Posted by Sara Boario, Chugach National Forest, U.S. Forest Service in Forestry
Oct 21, 2013
Ski athletes come from all over the world to train on the Chugach National Forest, spending 25 to 30 hours a week in the challenging, variable conditions found on Eagle Glacier. The Alaskan Pacific University operated seven camps, each with about 20 athletes this summer. (Courtesy U.S. Ski Team Women’s Coach/Coach Matt Whitcomb)
Ski athletes come from all over the world to train on the Chugach National Forest, spending 25 to 30 hours a week in the challenging, variable conditions found on Eagle Glacier. The Alaskan Pacific University operated seven camps, each with about 20 athletes this summer. (Courtesy U.S. Ski Team Women’s Coach/Coach Matt Whitcomb)

America’s elite, Olympic-bound Nordic skiers have a high-altitude secret they hope will give them an edge in Sochi, Russia, during the 2014 Winter Olympics in late February.

Team members take a 10-minute helicopter ride from sea level up to Eagle Glacier on Alaska’s Chugach National Forest, the most northern national forest in the U.S. The environment there mimics what they expect to find in Sochi.

The glacier, 5,500 feet above Girdwood, Alaska, is home to the Thomas Training Center operated under permit by the Alaska Pacific University Nordic Ski Center. The ski center was established in the late 1990s as a model for creating international success in American Nordic skiing.

“Right now we have three ladies who have skied in the top 10,” said Erik Flora, center director and head coach. “We have Kikkan Randall, who is the overall sprint World Cup leader last year, and World Champion Holly Brooks, who is fifth in the World Cup, and Sadie Bjornsen, who is also in the top 10 in the World Cup. Right now we are one of the only clubs with three ladies in the top 10 in the World Cup. And a lot of that is due to skiing up here.”

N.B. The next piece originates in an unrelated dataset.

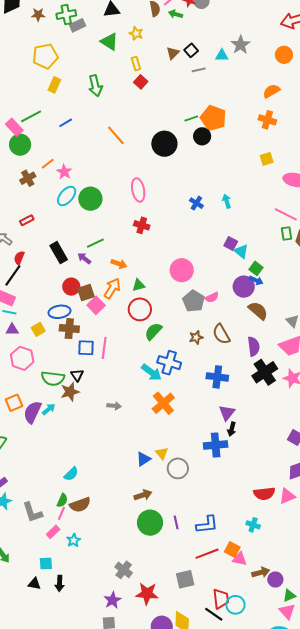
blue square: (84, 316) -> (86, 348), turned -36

The glacier presents variable conditions like those that skiers are likely to encounter when they race overseas in the world championships or the Olympics. Whether it’s soft, slushy snow or hard snow, it all helps to build technique and fitness. The regular presence of fog and clouds require skiers to sharpen all of their senses.

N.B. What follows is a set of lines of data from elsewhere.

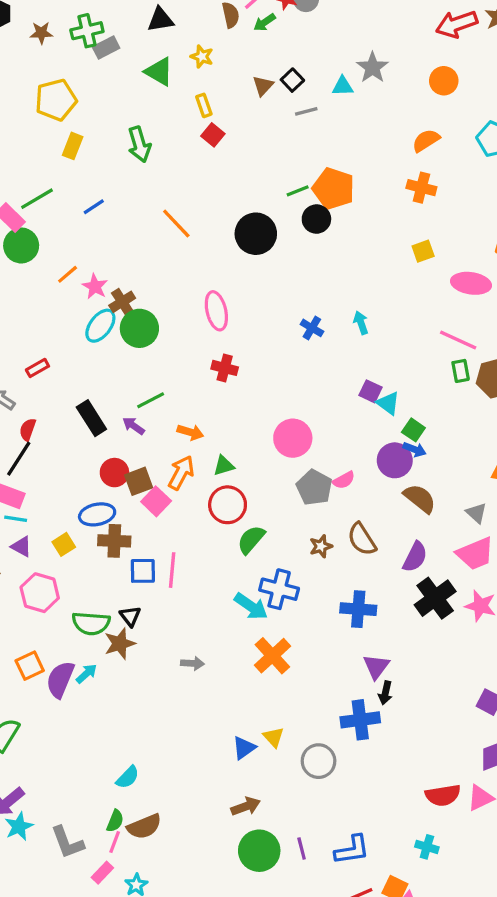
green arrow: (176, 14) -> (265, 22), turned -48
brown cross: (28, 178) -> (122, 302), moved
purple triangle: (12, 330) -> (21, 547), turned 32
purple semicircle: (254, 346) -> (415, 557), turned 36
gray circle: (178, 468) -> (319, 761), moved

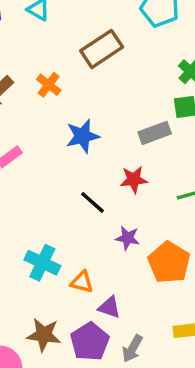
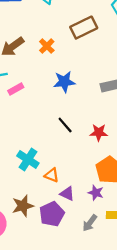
red star: (134, 180) -> (99, 133), moved
purple star: (127, 238) -> (96, 193), moved
brown star: (44, 335) -> (23, 206), turned -30
gray arrow: (132, 349) -> (90, 223), moved

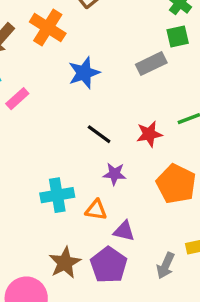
orange cross: (47, 46) -> (48, 28), size x1.5
cyan cross: (28, 160) -> (57, 195), turned -30
purple star: (96, 193) -> (115, 174), moved

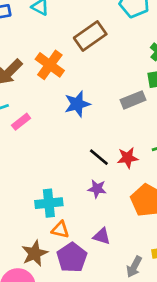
black line: (99, 134) -> (99, 157), moved
orange triangle: (96, 210) -> (60, 230), moved
brown star: (65, 263) -> (35, 253), moved
purple pentagon: (109, 265) -> (72, 258), moved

Flora and his team have used those conditions to their advantage, re-creating the trails and experience racers will confront in Sochi.

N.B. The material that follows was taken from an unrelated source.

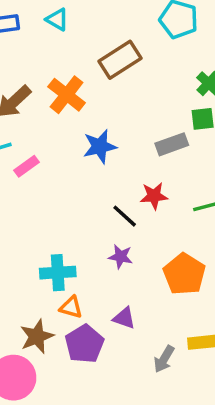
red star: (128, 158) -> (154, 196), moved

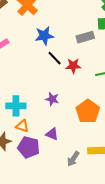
black line: (125, 216) -> (55, 58), moved
purple pentagon: (84, 344) -> (29, 147), turned -30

Noah Hoffman, a member of the men’s team who hopes to compete in Sochi, described the trails in Russia as some of the most difficult  he’s ever skied in the world, with the longest climb of any race course he’s ever seen. Flora created a similar layout on the glacier.

“To be able to practice a climb of that length and that sustained effort is really important,” said Hoffman. “Sochi also has some rolling terrain with moderate steepness of hills, and on another section of the course out here [on Eagle] Erik was able to mimic that and get us a good feel for the upper part of the Sochi trail.”

From the moment they exit the helicopter, walk off the rocks and onto the glacier, skiers recognize what a special place it is. Globally, there are four or five major summer skiing snowfields or glaciers that cross country skiers practice on in the summer. Eagle is unique in that you can stay in a warm dormitory right at the glacier’s edge.

“There’s no other place in the world that’s like Eagle Glacier,” said Holly Brooks, a member of the U.S. Women’s ski team. “This is the only place you can sleep right next to a glacier and train twice a day. You wake up in the morning and walk out on snow.”